→ **Problem statement**
Print the data once more, exactly as given. Drop the pictures.

[Content revision data]
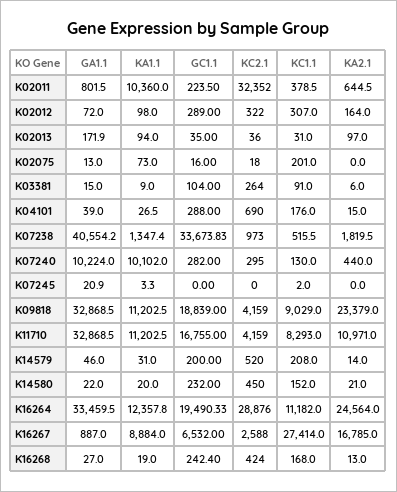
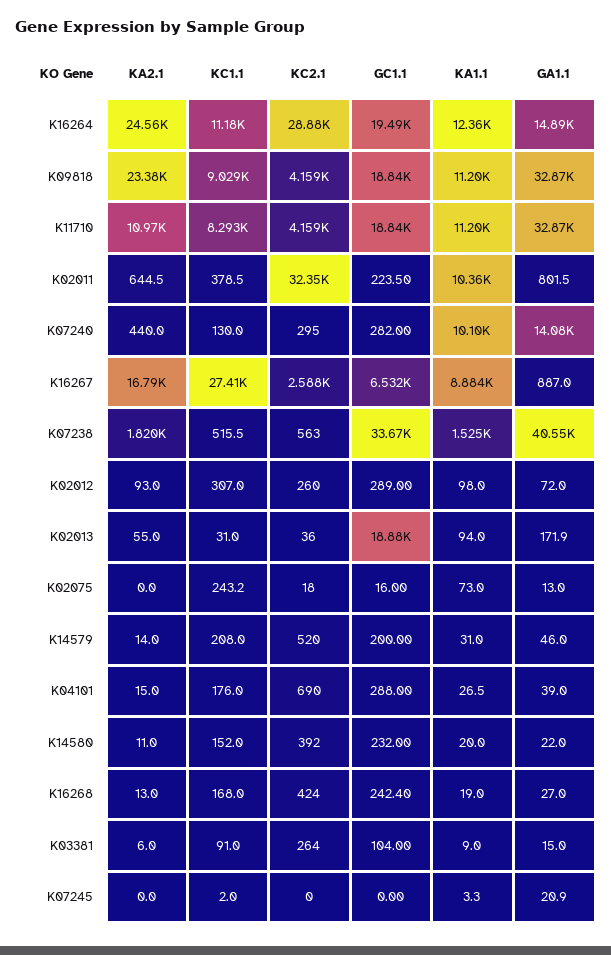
KC2.1, K02012: 322 -> 260
KA2.1, K02012: 164 -> 93
GC1.1, K02013: 35 -> 18880
KA2.1, K02013: 97 -> 55
KC1.1, K02075: 201 -> 243.2
KA1.1, K07238: 1347.4 -> 1525
KC2.1, K07238: 973 -> 563
GA1.1, K07240: 10224 -> 14080
GC1.1, K11710: 16755 -> 18840
KC2.1, K14580: 450 -> 392
KA2.1, K14580: 21 -> 11
GA1.1, K16264: 33459.5 -> 14890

→ **Response to the task**
KC2.1, K02012: 322 -> 260
KA2.1, K02012: 164 -> 93
GC1.1, K02013: 35 -> 18880
KA2.1, K02013: 97 -> 55
KC1.1, K02075: 201 -> 243.2
KA1.1, K07238: 1347.4 -> 1525
KC2.1, K07238: 973 -> 563
GA1.1, K07240: 10224 -> 14080
GC1.1, K11710: 16755 -> 18840
KC2.1, K14580: 450 -> 392
KA2.1, K14580: 21 -> 11
GA1.1, K16264: 33459.5 -> 14890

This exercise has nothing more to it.